* **Directions**
Could you repeat word for word only the lines from the one containing "table_cell [150, 671, 1125, 753]" to the last line of the data below?

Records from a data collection
........
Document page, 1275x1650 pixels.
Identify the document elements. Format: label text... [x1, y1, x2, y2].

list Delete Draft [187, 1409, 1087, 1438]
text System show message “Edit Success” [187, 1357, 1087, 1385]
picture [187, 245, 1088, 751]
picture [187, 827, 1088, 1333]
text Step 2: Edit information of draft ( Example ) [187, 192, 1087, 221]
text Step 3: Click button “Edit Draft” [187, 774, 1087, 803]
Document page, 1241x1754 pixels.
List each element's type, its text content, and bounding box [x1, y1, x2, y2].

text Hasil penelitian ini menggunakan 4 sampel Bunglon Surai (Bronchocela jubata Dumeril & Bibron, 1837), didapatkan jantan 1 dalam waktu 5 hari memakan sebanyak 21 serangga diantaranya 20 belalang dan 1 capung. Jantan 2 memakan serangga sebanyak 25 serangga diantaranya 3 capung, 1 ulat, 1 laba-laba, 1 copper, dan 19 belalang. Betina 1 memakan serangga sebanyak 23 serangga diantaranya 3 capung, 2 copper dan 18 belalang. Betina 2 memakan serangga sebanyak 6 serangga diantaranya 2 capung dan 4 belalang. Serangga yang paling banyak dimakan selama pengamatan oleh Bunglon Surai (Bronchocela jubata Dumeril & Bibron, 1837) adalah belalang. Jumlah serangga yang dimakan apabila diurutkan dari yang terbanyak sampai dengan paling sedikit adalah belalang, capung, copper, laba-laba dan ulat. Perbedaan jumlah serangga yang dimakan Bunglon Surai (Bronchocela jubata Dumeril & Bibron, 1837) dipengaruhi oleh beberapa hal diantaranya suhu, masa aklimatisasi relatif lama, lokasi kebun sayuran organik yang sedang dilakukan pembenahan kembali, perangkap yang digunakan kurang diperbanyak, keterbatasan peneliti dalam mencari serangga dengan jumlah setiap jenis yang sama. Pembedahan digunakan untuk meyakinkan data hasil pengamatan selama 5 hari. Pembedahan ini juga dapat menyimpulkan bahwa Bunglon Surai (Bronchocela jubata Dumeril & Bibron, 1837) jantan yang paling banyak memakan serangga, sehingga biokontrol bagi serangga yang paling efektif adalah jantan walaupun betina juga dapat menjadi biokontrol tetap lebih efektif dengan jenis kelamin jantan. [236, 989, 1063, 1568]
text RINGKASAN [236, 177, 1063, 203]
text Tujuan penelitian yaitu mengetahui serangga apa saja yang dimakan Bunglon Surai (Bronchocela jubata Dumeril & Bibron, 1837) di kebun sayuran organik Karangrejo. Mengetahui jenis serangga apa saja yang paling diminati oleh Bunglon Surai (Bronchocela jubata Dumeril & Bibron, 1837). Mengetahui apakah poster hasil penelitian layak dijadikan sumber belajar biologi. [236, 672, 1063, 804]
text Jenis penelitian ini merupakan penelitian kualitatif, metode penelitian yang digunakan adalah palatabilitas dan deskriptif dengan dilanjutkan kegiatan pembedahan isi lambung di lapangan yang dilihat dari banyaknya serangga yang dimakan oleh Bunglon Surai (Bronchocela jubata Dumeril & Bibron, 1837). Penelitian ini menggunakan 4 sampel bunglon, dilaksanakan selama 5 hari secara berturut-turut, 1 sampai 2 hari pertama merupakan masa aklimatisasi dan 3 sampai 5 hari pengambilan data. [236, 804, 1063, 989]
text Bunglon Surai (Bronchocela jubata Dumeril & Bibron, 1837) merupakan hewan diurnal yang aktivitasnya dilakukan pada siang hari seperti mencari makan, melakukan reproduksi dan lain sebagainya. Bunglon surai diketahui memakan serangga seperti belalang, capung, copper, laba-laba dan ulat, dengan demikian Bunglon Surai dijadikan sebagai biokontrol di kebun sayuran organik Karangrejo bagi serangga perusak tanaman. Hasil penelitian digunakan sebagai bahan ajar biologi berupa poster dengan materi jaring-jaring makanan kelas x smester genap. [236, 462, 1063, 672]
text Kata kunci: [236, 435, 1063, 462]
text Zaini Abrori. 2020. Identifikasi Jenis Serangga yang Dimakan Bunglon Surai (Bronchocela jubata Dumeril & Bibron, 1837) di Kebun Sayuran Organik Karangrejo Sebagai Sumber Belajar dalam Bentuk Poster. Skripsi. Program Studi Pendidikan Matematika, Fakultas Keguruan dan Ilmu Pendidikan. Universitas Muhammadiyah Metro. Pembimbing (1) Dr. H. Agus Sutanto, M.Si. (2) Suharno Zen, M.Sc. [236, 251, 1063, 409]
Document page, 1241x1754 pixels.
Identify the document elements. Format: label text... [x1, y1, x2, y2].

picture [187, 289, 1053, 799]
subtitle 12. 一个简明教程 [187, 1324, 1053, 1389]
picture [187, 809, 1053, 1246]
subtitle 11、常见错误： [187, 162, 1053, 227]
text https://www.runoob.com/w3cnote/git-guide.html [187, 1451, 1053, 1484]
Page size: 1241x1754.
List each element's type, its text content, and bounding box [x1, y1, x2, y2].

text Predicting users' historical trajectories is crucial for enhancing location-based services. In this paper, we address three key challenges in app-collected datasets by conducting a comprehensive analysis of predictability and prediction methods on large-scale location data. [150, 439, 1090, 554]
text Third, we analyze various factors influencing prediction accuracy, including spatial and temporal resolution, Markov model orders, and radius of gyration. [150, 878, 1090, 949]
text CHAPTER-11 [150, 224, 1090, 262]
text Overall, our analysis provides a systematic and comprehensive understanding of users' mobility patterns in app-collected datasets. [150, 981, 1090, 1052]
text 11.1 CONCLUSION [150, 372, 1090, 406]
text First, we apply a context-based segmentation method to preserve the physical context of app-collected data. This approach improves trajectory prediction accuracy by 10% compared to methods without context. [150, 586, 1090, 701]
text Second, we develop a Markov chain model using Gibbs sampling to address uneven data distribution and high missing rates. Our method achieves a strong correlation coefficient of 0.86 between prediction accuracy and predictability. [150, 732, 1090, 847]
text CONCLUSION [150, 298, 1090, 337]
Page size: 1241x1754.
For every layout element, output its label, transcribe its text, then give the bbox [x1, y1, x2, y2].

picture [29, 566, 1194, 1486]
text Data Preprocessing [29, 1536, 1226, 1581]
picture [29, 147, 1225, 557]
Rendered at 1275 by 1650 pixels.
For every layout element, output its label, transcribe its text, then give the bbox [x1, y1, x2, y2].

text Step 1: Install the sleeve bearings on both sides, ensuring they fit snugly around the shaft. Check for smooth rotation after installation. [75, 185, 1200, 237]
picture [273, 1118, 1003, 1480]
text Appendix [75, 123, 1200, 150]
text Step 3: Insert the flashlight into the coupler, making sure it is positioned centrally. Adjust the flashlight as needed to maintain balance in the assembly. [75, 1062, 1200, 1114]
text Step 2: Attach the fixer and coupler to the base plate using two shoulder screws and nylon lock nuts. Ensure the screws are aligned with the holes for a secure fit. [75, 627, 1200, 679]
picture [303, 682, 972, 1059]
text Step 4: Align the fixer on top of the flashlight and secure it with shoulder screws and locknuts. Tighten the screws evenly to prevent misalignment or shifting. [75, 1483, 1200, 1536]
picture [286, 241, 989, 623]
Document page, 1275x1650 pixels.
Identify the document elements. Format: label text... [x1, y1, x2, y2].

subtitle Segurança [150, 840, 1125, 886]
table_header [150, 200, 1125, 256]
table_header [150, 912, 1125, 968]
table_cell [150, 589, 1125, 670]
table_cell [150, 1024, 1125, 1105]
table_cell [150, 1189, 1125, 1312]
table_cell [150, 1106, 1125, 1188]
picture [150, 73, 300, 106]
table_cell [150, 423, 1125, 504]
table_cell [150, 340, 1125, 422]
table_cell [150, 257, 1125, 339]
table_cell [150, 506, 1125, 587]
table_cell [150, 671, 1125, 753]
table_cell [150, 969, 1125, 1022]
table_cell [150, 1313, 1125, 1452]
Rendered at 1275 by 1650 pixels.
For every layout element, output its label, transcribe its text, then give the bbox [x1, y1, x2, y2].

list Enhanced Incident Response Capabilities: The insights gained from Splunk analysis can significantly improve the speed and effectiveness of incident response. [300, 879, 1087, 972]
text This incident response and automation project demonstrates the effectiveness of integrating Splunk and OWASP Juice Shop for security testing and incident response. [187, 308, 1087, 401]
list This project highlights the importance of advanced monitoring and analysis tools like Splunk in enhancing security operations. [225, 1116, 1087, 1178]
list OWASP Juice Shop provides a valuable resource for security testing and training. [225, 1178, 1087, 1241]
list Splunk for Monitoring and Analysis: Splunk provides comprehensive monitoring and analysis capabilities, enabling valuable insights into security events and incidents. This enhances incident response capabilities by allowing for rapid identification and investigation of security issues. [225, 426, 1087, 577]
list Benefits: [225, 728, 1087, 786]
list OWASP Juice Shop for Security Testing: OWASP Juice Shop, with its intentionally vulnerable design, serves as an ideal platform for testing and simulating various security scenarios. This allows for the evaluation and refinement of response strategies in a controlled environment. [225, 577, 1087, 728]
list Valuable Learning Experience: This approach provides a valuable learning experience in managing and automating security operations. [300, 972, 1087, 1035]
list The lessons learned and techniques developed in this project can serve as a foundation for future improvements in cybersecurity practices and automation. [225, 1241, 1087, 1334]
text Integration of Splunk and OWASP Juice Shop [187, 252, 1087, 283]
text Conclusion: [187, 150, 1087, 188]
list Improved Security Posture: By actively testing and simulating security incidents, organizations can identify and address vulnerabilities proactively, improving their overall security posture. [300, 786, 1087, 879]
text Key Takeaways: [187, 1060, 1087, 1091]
........
* **Response to this task**
table_cell [150, 671, 1125, 753]
table_cell [150, 969, 1125, 1022]
table_cell [150, 1313, 1125, 1452]
Rendered at 1275 by 1650 pixels.
For every layout element, output its label, transcribe its text, then give the bbox [x1, y1, x2, y2].

list Enhanced Incident Response Capabilities: The insights gained from Splunk analysis can significantly improve the speed and effectiveness of incident response. [300, 879, 1087, 972]
text This incident response and automation project demonstrates the effectiveness of integrating Splunk and OWASP Juice Shop for security testing and incident response. [187, 308, 1087, 401]
list This project highlights the importance of advanced monitoring and analysis tools like Splunk in enhancing security operations. [225, 1116, 1087, 1178]
list OWASP Juice Shop provides a valuable resource for security testing and training. [225, 1178, 1087, 1241]
list Splunk for Monitoring and Analysis: Splunk provides comprehensive monitoring and analysis capabilities, enabling valuable insights into security events and incidents. This enhances incident response capabilities by allowing for rapid identification and investigation of security issues. [225, 426, 1087, 577]
list Benefits: [225, 728, 1087, 786]
list OWASP Juice Shop for Security Testing: OWASP Juice Shop, with its intentionally vulnerable design, serves as an ideal platform for testing and simulating various security scenarios. This allows for the evaluation and refinement of response strategies in a controlled environment. [225, 577, 1087, 728]
list Valuable Learning Experience: This approach provides a valuable learning experience in managing and automating security operations. [300, 972, 1087, 1035]
list The lessons learned and techniques developed in this project can serve as a foundation for future improvements in cybersecurity practices and automation. [225, 1241, 1087, 1334]
text Integration of Splunk and OWASP Juice Shop [187, 252, 1087, 283]
text Conclusion: [187, 150, 1087, 188]
list Improved Security Posture: By actively testing and simulating security incidents, organizations can identify and address vulnerabilities proactively, improving their overall security posture. [300, 786, 1087, 879]
text Key Takeaways: [187, 1060, 1087, 1091]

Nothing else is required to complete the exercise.